One of the most famous rituals we see is the All Blacks famous HAKA before matches. This ritual is enjoyed the world over but it is not just for the crowd or the cameras. It plays a crucial role in reminding the players of their overall objective and their individual commitment to that; their individual role to achieve the objective and what standards are expected of them. Importantly, it marks the transition from training to Test Match. The Haka signifies all this and more. It is a personal and public commitment to shine and deliver.
At times like Halloween when we are fully engaged in an ancient Celtic/Druidic festival I am always surprised at how we have managed to minimise the role of ritual in society and within companies. While we still have ceremonies around events such as communions, confirmations and weddings too often these events are focused on the guests rather than the individuals at the heart of them. We have all been to birthdays, communions and weddings that have been parties for adults, friends, neighbours and family rather than the child or bride and groom themselves.

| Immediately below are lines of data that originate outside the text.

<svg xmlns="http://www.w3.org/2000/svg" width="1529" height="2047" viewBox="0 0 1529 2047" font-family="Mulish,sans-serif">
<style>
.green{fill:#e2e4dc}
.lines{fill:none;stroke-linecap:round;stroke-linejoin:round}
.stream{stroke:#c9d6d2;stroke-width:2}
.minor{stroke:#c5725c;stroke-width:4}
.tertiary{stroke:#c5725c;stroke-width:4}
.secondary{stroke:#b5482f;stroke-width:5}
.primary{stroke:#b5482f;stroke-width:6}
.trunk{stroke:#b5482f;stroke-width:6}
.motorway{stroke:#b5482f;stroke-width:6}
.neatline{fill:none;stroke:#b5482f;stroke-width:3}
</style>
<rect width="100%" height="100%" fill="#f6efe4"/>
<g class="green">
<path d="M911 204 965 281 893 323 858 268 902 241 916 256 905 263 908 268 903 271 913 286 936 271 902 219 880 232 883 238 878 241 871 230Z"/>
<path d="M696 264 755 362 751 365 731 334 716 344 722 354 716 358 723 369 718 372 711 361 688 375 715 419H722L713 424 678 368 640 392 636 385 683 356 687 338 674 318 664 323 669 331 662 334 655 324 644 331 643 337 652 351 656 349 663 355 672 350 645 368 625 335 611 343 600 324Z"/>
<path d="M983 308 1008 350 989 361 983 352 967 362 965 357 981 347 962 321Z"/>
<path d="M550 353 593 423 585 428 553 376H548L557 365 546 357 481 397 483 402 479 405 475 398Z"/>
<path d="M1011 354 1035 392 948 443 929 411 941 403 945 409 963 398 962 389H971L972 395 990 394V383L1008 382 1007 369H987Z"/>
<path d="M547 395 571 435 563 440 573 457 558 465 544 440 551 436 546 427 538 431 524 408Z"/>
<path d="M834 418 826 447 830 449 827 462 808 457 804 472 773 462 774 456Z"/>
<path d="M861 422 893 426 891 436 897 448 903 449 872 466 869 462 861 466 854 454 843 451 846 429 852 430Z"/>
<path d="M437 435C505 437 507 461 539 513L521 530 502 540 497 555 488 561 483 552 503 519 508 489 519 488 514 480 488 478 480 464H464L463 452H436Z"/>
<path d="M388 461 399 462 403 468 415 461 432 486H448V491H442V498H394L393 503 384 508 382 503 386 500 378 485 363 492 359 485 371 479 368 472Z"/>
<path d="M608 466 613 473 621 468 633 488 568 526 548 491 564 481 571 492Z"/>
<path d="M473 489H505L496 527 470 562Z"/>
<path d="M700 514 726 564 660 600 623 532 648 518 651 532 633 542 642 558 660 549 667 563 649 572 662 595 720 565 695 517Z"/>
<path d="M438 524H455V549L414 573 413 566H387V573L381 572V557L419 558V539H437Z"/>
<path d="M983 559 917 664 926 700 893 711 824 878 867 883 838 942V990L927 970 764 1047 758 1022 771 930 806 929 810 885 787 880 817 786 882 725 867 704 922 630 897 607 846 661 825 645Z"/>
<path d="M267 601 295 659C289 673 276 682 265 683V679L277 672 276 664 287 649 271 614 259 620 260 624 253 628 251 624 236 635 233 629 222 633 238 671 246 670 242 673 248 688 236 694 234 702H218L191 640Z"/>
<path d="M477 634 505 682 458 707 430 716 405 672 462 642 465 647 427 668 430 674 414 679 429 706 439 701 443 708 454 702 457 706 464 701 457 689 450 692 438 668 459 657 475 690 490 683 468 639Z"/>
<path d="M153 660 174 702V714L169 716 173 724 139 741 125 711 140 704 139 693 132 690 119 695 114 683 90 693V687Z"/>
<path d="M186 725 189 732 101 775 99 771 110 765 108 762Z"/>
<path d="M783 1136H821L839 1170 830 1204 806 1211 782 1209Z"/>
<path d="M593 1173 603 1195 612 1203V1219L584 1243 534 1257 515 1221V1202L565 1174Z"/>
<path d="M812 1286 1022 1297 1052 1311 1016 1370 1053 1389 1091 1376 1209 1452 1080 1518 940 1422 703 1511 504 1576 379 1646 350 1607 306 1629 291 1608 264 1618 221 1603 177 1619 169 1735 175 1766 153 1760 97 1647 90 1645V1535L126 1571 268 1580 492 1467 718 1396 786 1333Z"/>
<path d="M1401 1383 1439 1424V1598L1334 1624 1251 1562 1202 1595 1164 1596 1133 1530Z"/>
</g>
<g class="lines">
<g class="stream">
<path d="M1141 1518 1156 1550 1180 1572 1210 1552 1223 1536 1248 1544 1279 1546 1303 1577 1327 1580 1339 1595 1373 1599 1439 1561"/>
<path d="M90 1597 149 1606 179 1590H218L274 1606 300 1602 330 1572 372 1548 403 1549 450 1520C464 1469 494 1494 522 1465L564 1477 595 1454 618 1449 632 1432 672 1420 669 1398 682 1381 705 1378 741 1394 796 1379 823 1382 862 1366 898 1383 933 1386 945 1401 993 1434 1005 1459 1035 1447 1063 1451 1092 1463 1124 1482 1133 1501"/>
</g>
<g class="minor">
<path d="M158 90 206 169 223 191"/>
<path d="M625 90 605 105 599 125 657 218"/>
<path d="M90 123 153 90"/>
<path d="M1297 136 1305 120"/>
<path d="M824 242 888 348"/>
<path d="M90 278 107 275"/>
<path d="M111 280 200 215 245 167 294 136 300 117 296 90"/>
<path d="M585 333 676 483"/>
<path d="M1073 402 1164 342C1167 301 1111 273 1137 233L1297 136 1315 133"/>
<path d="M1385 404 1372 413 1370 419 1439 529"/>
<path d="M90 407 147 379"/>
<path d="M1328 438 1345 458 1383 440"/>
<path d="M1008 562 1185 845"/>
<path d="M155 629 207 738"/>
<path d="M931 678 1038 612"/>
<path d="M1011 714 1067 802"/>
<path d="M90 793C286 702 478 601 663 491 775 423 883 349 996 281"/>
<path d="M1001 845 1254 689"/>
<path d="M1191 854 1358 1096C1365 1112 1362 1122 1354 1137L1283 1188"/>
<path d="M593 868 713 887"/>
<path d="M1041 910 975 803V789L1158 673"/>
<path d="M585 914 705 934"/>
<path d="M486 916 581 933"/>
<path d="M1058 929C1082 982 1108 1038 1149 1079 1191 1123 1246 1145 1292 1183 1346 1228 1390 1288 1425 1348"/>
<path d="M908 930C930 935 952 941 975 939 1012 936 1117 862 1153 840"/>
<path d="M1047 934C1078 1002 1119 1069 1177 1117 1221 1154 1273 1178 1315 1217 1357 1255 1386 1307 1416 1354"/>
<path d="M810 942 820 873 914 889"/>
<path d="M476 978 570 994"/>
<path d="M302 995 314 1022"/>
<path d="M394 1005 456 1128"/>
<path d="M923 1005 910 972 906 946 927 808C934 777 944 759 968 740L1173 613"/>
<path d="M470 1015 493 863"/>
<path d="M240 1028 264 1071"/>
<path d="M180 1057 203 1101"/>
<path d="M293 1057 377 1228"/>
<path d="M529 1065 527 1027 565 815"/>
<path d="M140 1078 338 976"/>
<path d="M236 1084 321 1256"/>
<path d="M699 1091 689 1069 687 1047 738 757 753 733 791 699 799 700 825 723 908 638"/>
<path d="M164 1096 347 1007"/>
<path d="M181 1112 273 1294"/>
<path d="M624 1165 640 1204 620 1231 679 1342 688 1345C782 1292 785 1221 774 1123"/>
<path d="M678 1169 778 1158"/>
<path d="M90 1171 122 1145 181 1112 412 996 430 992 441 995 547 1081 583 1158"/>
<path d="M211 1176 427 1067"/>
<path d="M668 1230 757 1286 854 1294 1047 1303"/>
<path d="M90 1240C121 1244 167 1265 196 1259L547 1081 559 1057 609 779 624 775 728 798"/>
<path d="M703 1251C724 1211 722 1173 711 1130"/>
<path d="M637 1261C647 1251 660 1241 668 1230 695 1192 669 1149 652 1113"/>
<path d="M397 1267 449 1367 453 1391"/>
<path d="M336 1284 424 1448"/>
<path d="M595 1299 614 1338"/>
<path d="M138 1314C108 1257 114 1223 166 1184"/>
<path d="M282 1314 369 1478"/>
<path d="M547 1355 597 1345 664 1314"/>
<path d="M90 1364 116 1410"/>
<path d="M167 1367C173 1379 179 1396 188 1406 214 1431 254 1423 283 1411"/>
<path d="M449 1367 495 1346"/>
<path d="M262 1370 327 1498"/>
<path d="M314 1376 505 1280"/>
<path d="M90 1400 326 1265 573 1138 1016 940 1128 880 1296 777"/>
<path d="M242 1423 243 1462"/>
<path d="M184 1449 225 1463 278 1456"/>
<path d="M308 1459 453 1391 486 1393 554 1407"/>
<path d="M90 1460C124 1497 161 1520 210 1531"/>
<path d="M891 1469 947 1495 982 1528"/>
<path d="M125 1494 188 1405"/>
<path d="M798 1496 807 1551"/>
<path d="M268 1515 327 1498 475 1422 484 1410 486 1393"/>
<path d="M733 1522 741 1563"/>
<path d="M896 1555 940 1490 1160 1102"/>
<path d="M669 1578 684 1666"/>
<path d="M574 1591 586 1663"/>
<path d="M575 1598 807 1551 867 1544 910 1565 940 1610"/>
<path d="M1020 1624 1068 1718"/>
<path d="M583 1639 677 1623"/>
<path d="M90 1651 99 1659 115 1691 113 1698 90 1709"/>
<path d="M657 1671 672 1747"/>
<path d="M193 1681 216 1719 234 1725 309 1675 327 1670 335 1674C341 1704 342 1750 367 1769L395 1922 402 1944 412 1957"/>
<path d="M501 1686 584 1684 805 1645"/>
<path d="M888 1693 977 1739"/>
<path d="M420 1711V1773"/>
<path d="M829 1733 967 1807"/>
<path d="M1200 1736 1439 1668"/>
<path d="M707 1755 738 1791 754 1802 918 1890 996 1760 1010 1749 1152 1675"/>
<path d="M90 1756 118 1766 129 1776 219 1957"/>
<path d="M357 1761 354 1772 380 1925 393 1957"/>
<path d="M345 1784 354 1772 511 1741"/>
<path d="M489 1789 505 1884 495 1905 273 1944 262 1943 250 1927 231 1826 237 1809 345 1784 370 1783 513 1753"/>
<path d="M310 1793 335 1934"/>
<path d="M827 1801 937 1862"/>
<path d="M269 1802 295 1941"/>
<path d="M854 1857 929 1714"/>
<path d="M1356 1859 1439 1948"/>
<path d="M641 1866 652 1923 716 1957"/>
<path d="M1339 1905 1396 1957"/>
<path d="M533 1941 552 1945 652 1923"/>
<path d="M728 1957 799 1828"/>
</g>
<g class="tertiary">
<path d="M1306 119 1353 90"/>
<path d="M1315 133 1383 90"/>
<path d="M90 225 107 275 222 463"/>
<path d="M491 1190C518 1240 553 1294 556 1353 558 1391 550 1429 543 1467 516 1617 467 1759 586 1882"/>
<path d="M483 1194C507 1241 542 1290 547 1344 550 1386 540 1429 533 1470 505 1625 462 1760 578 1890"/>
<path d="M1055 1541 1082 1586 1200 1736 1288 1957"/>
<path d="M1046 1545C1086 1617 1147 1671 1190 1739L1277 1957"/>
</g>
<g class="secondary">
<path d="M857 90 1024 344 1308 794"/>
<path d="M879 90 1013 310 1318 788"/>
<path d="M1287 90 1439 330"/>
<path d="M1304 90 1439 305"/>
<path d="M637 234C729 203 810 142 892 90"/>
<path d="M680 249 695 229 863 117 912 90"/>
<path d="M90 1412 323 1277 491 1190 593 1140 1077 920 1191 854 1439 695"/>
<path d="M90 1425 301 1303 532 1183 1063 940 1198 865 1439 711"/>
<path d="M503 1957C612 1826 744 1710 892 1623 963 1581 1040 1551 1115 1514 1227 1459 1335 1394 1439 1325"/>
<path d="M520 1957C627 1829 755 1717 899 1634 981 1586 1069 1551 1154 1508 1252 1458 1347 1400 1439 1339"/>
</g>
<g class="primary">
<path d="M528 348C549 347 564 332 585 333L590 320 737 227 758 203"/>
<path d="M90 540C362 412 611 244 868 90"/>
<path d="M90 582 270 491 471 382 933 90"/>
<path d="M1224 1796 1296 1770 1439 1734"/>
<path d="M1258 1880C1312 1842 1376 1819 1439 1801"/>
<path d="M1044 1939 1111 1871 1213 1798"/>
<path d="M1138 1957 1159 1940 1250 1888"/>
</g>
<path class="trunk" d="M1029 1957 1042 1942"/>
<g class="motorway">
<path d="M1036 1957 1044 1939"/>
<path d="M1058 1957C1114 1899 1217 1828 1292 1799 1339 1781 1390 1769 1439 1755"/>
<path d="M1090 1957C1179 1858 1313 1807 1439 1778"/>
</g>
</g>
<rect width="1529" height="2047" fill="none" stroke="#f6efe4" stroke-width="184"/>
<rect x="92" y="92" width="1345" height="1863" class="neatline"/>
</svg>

Even when we do focus on the child or the bride and groom we rarely do it in the context of what is being marked by the event. How often do we engage with them to explain how the world will start to see them differently after this event; maybe not immediately but over time? How will expectations of behaviours change, how can they deal with this, what will they leave behind or give up and what adventures and support are awaiting them.
Similarly within our companies how often do we mark events in our corporate lives or those of our employees? We have an induction for new starters but do we sit down and explain the culture of the organisation, the role we expect them to play. Do we outline how decisions are taken, whether we expect team members to lead or follow, whether we expect and welcome people who speak up or those who do as they are asked? Do we explain whether we socialise within the office or outside or if that is frowned upon.
All the recent research points to how important the on boarding process is; starting at the recruitment stage and all the way to assigning coaches and mentors when the person starts. This on boarding process is a ritual in itself with familiar stages of leaving the present role, preparation for the new, the new role itself, on-going support and celebration. It applies to both a new start and an internal promotion.
When we promote people from within do we engage to explore how the new role will be different, how expectations of behaviour will be different. For example, how will we manage interactions with former team mates who may now be direct reports, what new values and behaviours are we now looking at this person to deliver? For the individual how do they celebrate this success and mark the transition from say team member to team lead or manager to director. We are always balancing contradictions and in this case how can we balance pride in our achievement with appreciation for the opportunity. Again, if we look at this from the perspective of Ritual are we recognising the key stages within any ritual across the globe?
It is vitally important to mark the occasion by following this well established blueprint. This ensure new hires, newly promoted staff or those changing roles do not feel isolated but part of a community that is supporting their growth. In that way they can, in turn, support others in their growth and development. As Maya Angelou famously said “people may not remember what you said but they will remember how you made them feel”
In indigenous societies we see a blueprint for rituals that marked the passage from childhood to adolescent, adolescent to adulthood, parent to grandparent and ultimately our final journey. We should be looking to replicate that in our own organisations
These rituals were so important in societies because they set us up for new challenges, a new phase of our development , enabling us to shed what served us well up to now to embrace what will serve us well in the future. The time invested was recognised not just as an investment in the individual but also in the entire community to enable it to function in the way that maximised the development and contribution of the individual and ensured the community functioned at a level greater than the sum of the parts.
Are we taking an approach like this in our own organisations? An approach such as the one outlined creates an environment for all this to happen to ensure we maximise the new hire or promotion. It recognises the constant change within any organisation and offers a time to reflect, to check the individual and the company are on the right track; that actions, behaviours and values are aligned. It is a check point that provides tools for this evaluation. It keeps us aligned to the strategy and avoids any trips down cul de sacs. The time invested delivers huge benefits in retention, engagement and focus as well as customer satisfaction and improved revenue.